“那太好了!”宁可金喜道。
正事说完,气氛轻松了些。
费文典犹豫了一下,还是问出口:“宁大哥,苏苏…秀秀她…现在好吗?”
“俺姐她现在很好,文典哥不必挂心。”
费文典眼神黯淡下来,低声道:“是俺对不起秀秀…辜负了她…可家里的事,俺实在…”他说不下去了,眼圈又有点红了。

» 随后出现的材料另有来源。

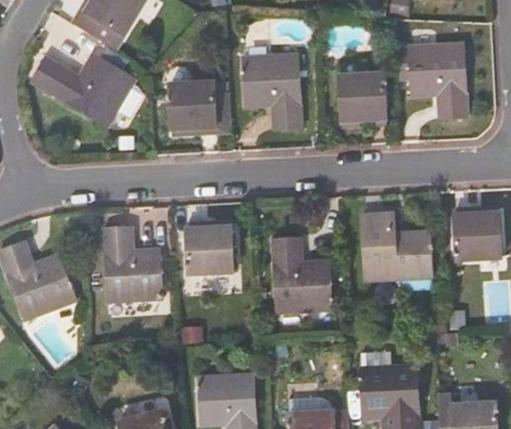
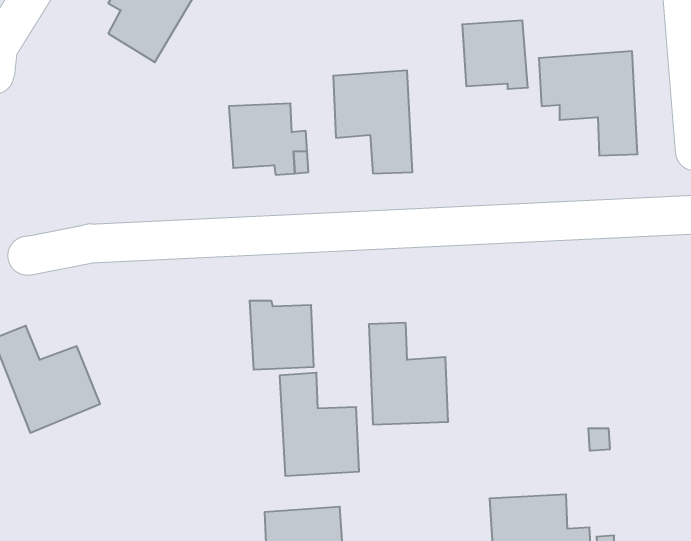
building: [30,53,135,125] -> none
building: [340,75,388,125] -> [462,20,528,89]
building: [454,209,501,260] -> none
building: [361,214,431,280] -> none
building: [103,229,161,304] -> [280,373,359,476]

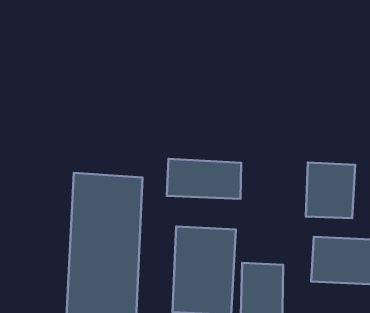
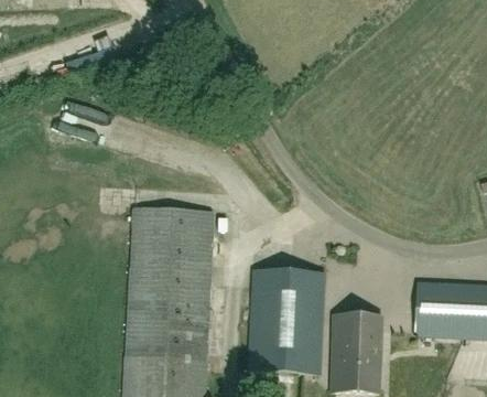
building: [167,159,241,199] -> none
building: [306,163,355,218] -> none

宁可金叹了口气:“文典,这事儿不说了。各人有各人的难处。”
苏苏也道:“文典哥,过去的事就过去了。俺姐说了,她不怨你。”
这话一半是真,一半是安慰。
宁秀秀心里到底怨不怨,只有她自己知道。
费文典擦了擦眼角,强笑道:“谢谢你们…那,永佃的事,咱们定个时间?”
“两天后吧。”宁可金道,“两天后俺们在村里见面,看情况再说。”
“好。”
从费家出来,兄妹俩骑马回村。
路上,宁可金长舒一口气:“有费文典出面,这事儿成了一半。”
“嗯。”宁苏苏点头,“现在就看费家嫂子怎么想了。她那个人,精明得很,不会轻易松口。”
“但愿能成吧。”
两天后,费文典来了宁家,跟宁苏苏、宁可金碰头。
“俺跟嫂子说了。”费文典神色有些疲惫,眼下有淡淡的青黑,显然这两天没睡好。
“她一开始坚决不同意,说俺胡闹,读书读傻了。
俺跟她讲了一晚上道理,说现在全省都在搞农会,永佃是大势所趋。
要是咱们硬扛着,等农会搞起来,硬逼着永佃,俺费家的名声就毁了,还得罪了乡亲。”
宁可金急切问:“她松口了?”
“松了一点。”费文典道,“她说要看看宁家的态度。要是宁家搞,费家就搞。
要是宁家不搞,费家也不搞。她说…不能当出头鸟。”
这在意料之中。费左氏精明,凡事都要权衡利弊,不会轻易冒险。
堂屋里,宁学祥还在抽他的旱烟,烟锅里的烟丝明明灭灭。
“爹,”宁苏苏走进去,“费家那边有消息了。”
宁学祥抬头,眼神浑浊:“咋说?”
“费家说,只要咱家搞永佃,费家就跟着搞。”
宁学祥手里的烟杆顿了顿,烟灰掉在桌上。